* Task material
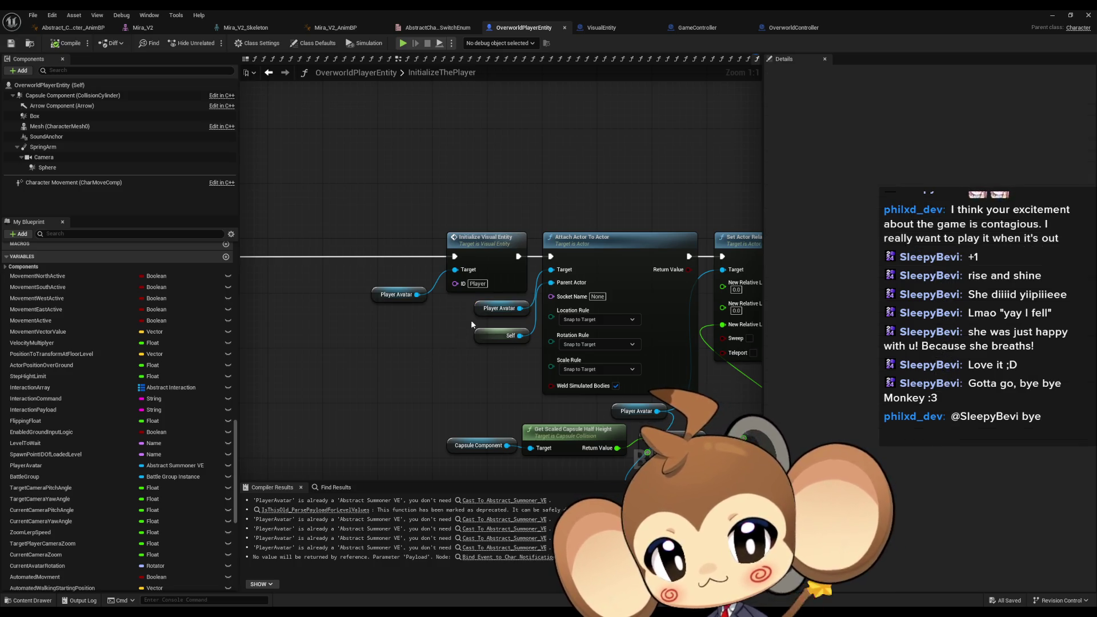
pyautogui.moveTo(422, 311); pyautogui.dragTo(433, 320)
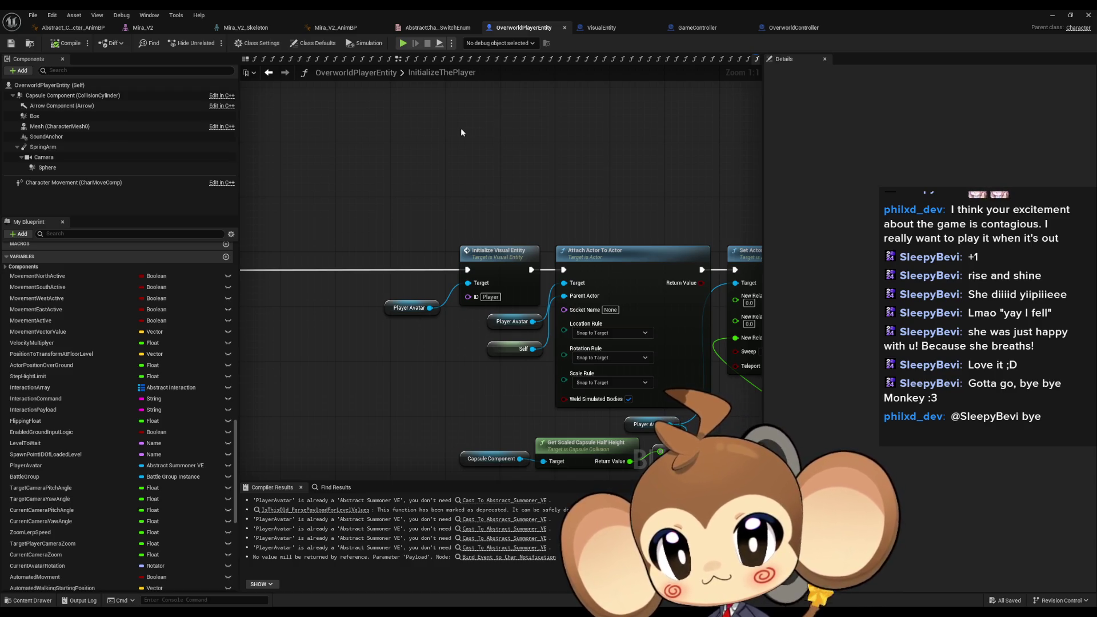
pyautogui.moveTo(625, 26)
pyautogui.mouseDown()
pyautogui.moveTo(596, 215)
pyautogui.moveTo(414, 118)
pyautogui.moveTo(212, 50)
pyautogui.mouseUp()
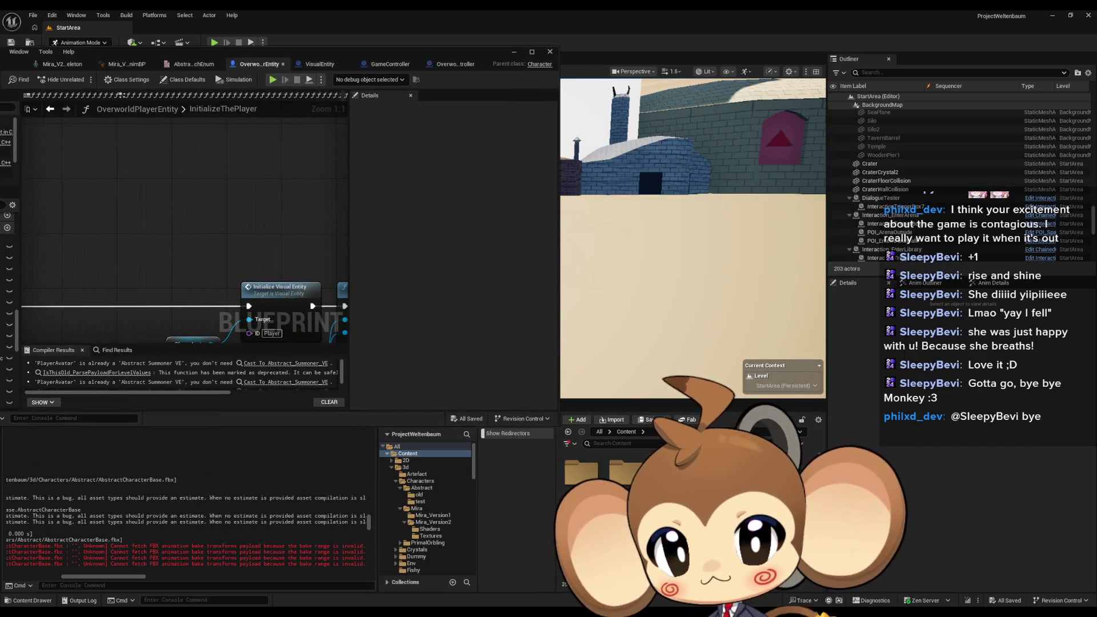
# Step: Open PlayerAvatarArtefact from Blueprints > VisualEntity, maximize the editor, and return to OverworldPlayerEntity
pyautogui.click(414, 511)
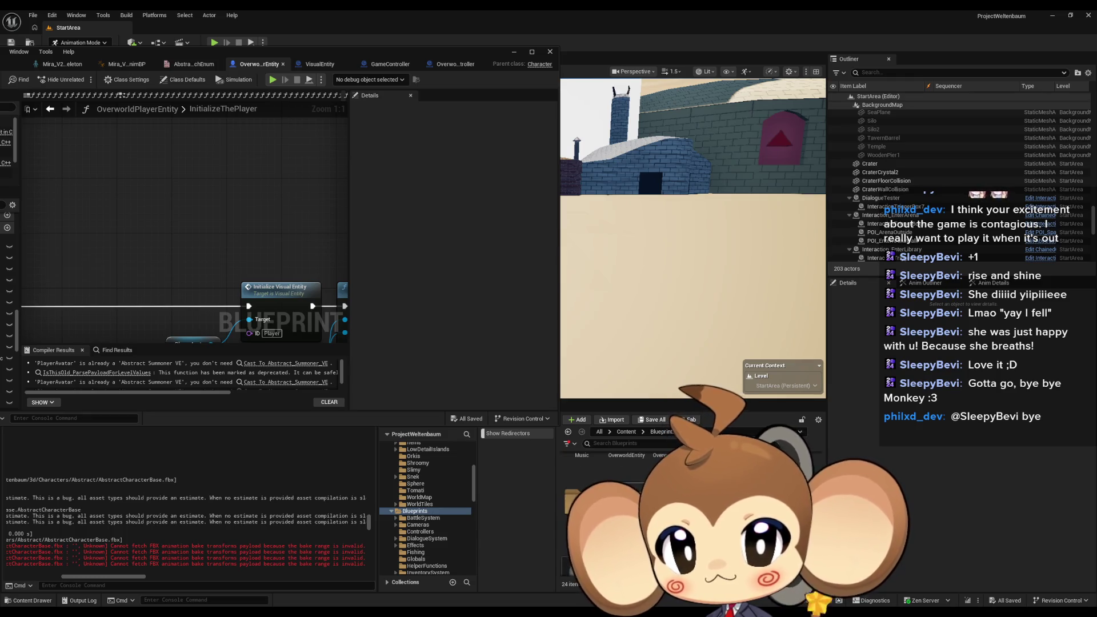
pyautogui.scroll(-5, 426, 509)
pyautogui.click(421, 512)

* Task instructions
Return, word for word, each line from the one that contains "pyautogui.scroll(-5, 426, 509)" through the end of the listing above.

* Answer to the problem
pyautogui.scroll(-5, 426, 509)
pyautogui.click(421, 512)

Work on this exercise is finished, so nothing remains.